Francisco Franco (1892-1975)

Général de l’armée, a mené le coup d’Etat depuis le Maroc et est devenu chef de l’Etat après avoir gagné la guerre. Leader de la Phalange espagnole et JONS, le seul parti, a établi une dictature fasciste qui est devenue conservatrice et anticommuniste après avoir perdu l’Allemagne pendant la guerre mondiale. Avant de mourir, le 20 novembre 1975, il a transféré le chef de l’Etat à Juan Carlos Ier.

Emilio Mola (1887-1937)

Surnommé « El Director » (Le Directeur), le Front Populaire l’affecte à la Navarre comme gouverneur militaire en raison de ses tendances au coup d’Etat, et il y dirige les mouvements préparatoires au coup d’Etat. Avec Sanjurjo et Franco, il fut l’un des principaux promoteurs du coup d’Etat. Il prit la Navarre avec le soutien des Carlistes. Il est mort en 1937 dans un accident d’avion.

Gonzalo Queipo de Llano (1875-1951)

Général de l’armée espagnole, a été responsable du coup d’état militaire à Séville où il a appliqué une dure répression. Il contrôlait l’Andalousie d’une main de fer pendant la guerre, administrant les lois et les impôts selon sa volonté.

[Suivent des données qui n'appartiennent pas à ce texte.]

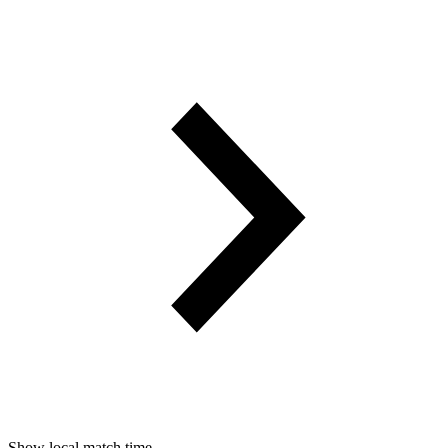
Show local match time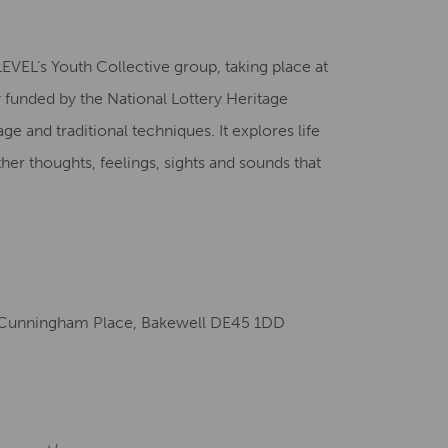
Creative Health Resources
EVEL’s Youth Collective group, taking place at
unded by the National Lottery Heritage
age and traditional techniques. It explores life
her thoughts, feelings, sights and sounds that
Cunningham Place, Bakewell DE45 1DD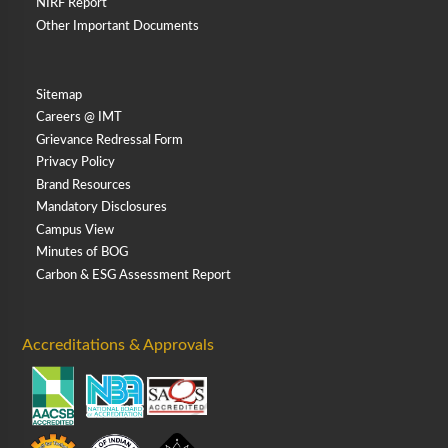
NIRF Report
Other Important Documents
Sitemap
Careers @ IMT
Grievance Redressal Form
Privacy Policy
Brand Resources
Mandatory Disclosures
Campus View
Minutes of BOG
Carbon & ESG Assessment Report
Accreditations & Approvals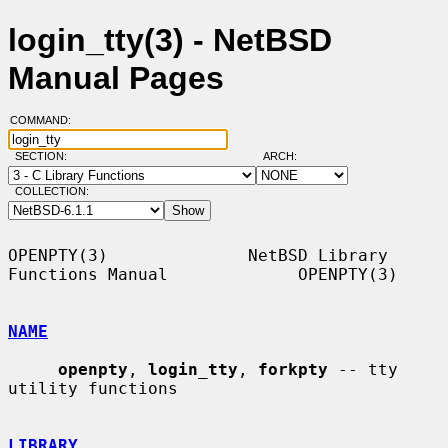
login_tty(3) - NetBSD
Manual Pages
COMMAND:
SECTION:
ARCH:
COLLECTION:
OPENPTY(3)              NetBSD Library 
Functions Manual             OPENPTY(3)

Nommé Marquis de Queipo de Llano, il fut enterré dans la basilique de la Macarena à Séville.

José Sanjurjo (1872-1936)

Protagoniste du coup d’État de 1932, connu sous le nom de  » sanjurjada « , il était en exil. On s’attendait à ce qu’il assume le poste de chef de l’Etat après le coup d’Etat car il était considéré comme le général le plus prestigieux. Comme Mola, il mourut dans un accident d’avion, dans son cas en 1937 au Portugal, alors qu’il était sur le point de rentrer en Espagne.

Manuel Azaña (1880-1940)

Président du gouvernement en 1931-1933 et 1936 et président de la seconde République entre 1936 et 1939, il fut également journaliste et écrivain. En juillet 36, il a tenté de créer un gouvernement d’unité pour réprimer le coup d’État. Etabli en Catalogne tout au long de la guerre, il mourut en exil en France, mettant ainsi fin à la présidence républicaine de l’Etat.

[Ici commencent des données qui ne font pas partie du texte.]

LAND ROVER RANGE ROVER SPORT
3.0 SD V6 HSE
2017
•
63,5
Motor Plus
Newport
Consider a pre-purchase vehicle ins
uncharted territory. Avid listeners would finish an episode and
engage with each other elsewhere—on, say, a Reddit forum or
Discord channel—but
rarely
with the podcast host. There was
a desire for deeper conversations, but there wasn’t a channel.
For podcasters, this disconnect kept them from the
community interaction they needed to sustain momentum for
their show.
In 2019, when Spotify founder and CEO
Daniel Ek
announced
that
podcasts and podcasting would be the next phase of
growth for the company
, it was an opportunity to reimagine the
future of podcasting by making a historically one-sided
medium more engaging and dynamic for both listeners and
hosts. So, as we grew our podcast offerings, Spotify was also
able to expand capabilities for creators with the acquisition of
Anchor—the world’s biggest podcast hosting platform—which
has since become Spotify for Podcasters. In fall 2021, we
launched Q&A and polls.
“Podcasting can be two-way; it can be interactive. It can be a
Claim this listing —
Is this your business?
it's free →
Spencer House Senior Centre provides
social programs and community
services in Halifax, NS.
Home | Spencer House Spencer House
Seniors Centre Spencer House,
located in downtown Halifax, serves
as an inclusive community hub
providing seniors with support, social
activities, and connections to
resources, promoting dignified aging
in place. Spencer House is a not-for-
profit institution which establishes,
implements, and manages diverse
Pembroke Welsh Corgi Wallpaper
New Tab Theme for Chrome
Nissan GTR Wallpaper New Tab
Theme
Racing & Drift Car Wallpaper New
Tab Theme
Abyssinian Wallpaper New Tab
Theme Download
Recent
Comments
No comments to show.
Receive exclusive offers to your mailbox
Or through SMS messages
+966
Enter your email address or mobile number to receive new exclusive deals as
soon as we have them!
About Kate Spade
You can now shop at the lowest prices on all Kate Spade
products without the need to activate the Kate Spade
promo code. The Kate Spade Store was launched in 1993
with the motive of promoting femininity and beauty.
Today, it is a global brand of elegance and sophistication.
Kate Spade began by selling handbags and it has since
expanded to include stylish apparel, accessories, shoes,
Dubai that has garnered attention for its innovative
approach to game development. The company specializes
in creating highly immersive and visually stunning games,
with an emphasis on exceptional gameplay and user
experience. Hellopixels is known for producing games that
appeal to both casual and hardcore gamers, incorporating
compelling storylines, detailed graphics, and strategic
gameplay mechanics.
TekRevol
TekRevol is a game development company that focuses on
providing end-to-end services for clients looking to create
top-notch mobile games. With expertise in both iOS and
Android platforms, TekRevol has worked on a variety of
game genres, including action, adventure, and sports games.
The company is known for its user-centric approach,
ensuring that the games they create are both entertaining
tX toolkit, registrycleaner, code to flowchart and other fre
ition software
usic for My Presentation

Santiago Casares Quiroga (1884-1950)

Président du gouvernement entre le 13 mai et le 19 juillet 1936, il a promu le Statut d’autonomie de la Galice (qui n’a pas été appliqué). Il n’a pas tenu compte de l’information qui annonçait l’imminence du coup d’État et a démissionné après le début du soulèvement, d’abord remplacé par Martínez Barrio et ensuite par José Giral. Il est parti en exil en France…

José Alonso Mallol (1893-1967)

Directeur de la sécurité. Grâce aux écoutes téléphoniques, il a dressé une liste de près de 500 personnes impliquées dans le coup d’État qui a eu lieu. Cette information n’a pas été prise en considération par Azaña ou Casares Quiroga, qui se souviennent de l’échec de la sanjurjada de 1932. Il s’est exilé au Mexique après avoir aidé de nombreux réfugiés.

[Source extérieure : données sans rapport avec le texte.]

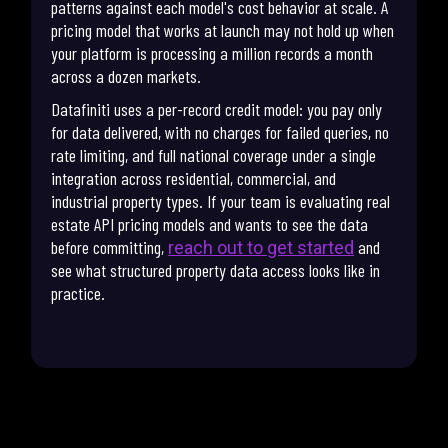
patterns against each model's cost behavior at scale. A
pricing model that works at launch may not hold up when
your platform is processing a million records a month
across a dozen markets.
Datafiniti uses a per-record credit model: you pay only
for data delivered, with no charges for failed queries, no
rate limiting, and full national coverage under a single
integration across residential, commercial, and
industrial property types. If your team is evaluating real
estate API pricing models and wants to see the data
before committing,
and
reach out to get started
see what structured property data access looks like in
practice.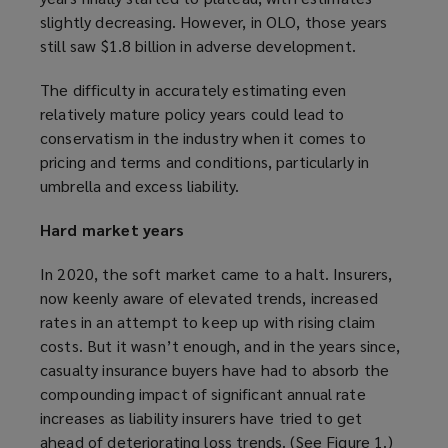
slightly decreasing. However, in OLO, those years
still saw $1.8 billion in adverse development.
The difficulty in accurately estimating even
relatively mature policy years could lead to
conservatism in the industry when it comes to
pricing and terms and conditions, particularly in
umbrella and excess liability.
Hard market years
In 2020, the soft market came to a halt. Insurers,
now keenly aware of elevated trends, increased
rates in an attempt to keep up with rising claim
costs. But it wasn’t enough, and in the years since,
casualty insurance buyers have had to absorb the
compounding impact of significant annual rate
increases as liability insurers have tried to get
ahead of deteriorating loss trends. (See Figure 1.)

Francisco Largo Caballero (1869-1946)

Militant du PSOE et de l’UGT, il fut l’un des dirigeants de la révolution de 1934. Une fois au pouvoir, il réorganise l’État et regroupe les milices en une armée organisée. Il démissionne après les affrontements de mai 1937. Exilé en 1939, il passe deux ans dans un camp de concentration. Il est mort à Paris.